TOKYO, Aug 7 (Reuters) – Benchmark Tokyo rubber futures ended up nearly 1 percent on Thursday, rising for the first time in five sessions helped by a weaker yen against the dollar.
The yen sagged against the dollar by 0.3 percent on Thursday, coming under pressure from news that Japan’s public pension fund plans to increase its allocation to the domestic stock market.
Tokyo shares pushed higher after political sources told Reuters that Japan’s Government Pension Investment Fund (GPIF)plans to put over 20 percent of its funds in domestic stocks compared with a current 12 percent target.

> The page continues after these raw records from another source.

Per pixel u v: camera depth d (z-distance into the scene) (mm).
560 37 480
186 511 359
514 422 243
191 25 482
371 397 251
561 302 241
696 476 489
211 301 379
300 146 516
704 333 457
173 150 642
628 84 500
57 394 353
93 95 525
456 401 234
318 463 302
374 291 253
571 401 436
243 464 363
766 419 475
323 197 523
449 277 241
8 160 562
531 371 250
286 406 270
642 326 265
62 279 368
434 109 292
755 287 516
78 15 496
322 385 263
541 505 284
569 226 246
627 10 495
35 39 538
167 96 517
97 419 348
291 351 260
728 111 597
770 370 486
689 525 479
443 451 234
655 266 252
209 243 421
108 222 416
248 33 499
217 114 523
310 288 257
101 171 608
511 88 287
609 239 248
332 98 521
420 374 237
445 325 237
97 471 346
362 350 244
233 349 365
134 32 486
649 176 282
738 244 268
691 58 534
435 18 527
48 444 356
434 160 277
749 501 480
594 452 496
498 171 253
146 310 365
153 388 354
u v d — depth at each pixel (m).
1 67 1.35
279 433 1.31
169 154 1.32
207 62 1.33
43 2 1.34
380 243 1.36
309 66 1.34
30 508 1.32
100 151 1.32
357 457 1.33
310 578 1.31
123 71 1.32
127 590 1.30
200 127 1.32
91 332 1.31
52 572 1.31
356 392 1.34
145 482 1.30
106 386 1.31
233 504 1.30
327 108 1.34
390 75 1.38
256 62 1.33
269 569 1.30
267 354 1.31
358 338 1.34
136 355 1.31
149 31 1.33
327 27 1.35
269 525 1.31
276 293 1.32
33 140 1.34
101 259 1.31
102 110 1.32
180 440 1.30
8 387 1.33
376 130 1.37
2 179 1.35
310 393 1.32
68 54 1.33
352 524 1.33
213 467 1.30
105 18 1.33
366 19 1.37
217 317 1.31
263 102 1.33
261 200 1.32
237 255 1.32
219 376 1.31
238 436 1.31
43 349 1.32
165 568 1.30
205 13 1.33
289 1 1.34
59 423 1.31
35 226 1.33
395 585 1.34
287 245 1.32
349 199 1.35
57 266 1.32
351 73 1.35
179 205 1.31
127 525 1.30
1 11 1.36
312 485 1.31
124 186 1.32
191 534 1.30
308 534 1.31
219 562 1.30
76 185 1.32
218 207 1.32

The benchmark rubber contract on the Tokyo Commodity Exchange (TOCOM) for January delivery rose 1.5 yen to settle at 205.9 yen ($2) per kg.
“The weaker yen helped boost the rubber market late in the session,” said a Tokyo-based broker who declined to be named.
Crude rubber inventories at Japanese ports fell 4.3 percent to 18,365 tonnes as of July 31, industry data showed after the market closed.
India’s natural rubber imports in July rose 14.8 percent from a year ago to 36,997 tonnes, the state-run Rubber Board said on Wednesday, as tyre-makers raised overseas purchases to meet rising demand.
The most-active rubber contract on the Shanghai futures exchange for January delivery rose 120 yuan to finish at 15,560 yuan ($2,527) per tonne.
The front-month rubber contract on Singapore’s SICOM exchange for September delivery last traded at 168.5 U.S. cents per kg, up 0.5 cent.